Two metallic spheres of radii $1\text{cm}$ and $3\text{cm}$ are given charges of $-1\times {10}^{-2}\text{C}$ and $5\times {10}^{-2}\text{C}$ respectively. If these are connected by a conducting wire (potential on them becomes equal), the final charge on bigger sphere is

• A. $2\times {10}^{-2}\text{C}$
• B. $3\times {10}^{-2}\text{C}$
• C. $4\times {10}^{-2}\text{C}$
• D. $1\times {10}^{-2}\text{C}$

Answer 1

The correct option is B $3\times {10}^{-2}\text{C}$

Given:
$Q_1=5\times {10}^{-2}\text{C};Q_2=-1\times {10}^{-2}\text{C}$

$R=3\text{cm};r=1\text{cm}$

The Capacitance of the spherical body of radius $r$ is

$C=4\pi {ϵ}_{0}r.........\left(1\right)$

From the definition of capacitance of a conductor :

$C=\frac{Q}{V}$

Here $Q$ is the charge on conductor, $V$ be the potential

from eq.$\left(1\right)$

$\Rightarrow V=\frac{Q}{C}=\frac{Q}{4\pi {ϵ}_{0}r}.......\left(2\right)$


After connecting with conducting wire, let $q$ be the net charge transfer from $Q_1$ to $Q_2$ such that the potential of both spheres become equal.

Thus, $V_1=V_2$

from eq. $\left(2\right)$

$\frac{Q_1-q}{4\pi {ϵ}_{0}R}=\frac{Q_2+q}{4\pi {ϵ}_{0}r}$

$\Rightarrow \frac{Q_1-q}{R}=\frac{Q_2+q}{r}\Rightarrow \frac{Q_1-q}{3}=\frac{Q_2+q}{1}$

$\Rightarrow q=\frac{Q_1-3Q_2}{4}=\frac{5\times {10}^{-2}-(-3\times {10}^{-2})}{4}$

$\Rightarrow q=2\times {10}^{-2}\text{C}$

Therefore, the final charge on bigger sphere is,
$Q_1-q=(5-2)\times {10}^{-2}=3\times {10}^{-2}\text{C}$

$\therefore$ Option $($b) is correct choice.

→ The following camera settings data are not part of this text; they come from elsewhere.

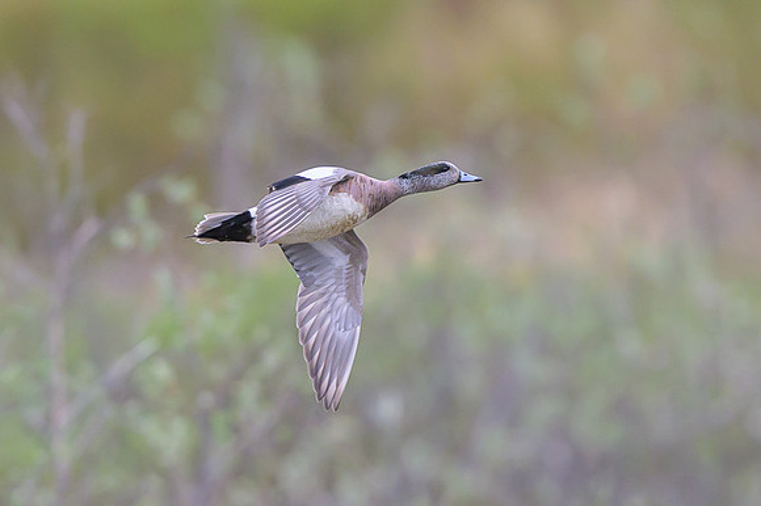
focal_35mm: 966
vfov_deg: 1.4
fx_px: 20412
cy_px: 241
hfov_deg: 2.1
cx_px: 319
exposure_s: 1/2000
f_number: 4
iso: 1600
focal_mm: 400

$\begin{array}{c}\text{Why this question?}\\ \text{Tip: In such problems charge will flow}\\ \text{from one conductor to another such that}\\ \text{the final potential of both conductors is same.}\\ \text{Concept : It can be visualized in same manner}\\ \text{as if two different level tanks are connected}\\ \text{through a pipe. Thus water will flow}\\ \text{from higher level to lower level, right!!}\\ \text{similarly, charge will also flow from high}\\ \text{potential conductor towards lower potential conductor}\end{array}$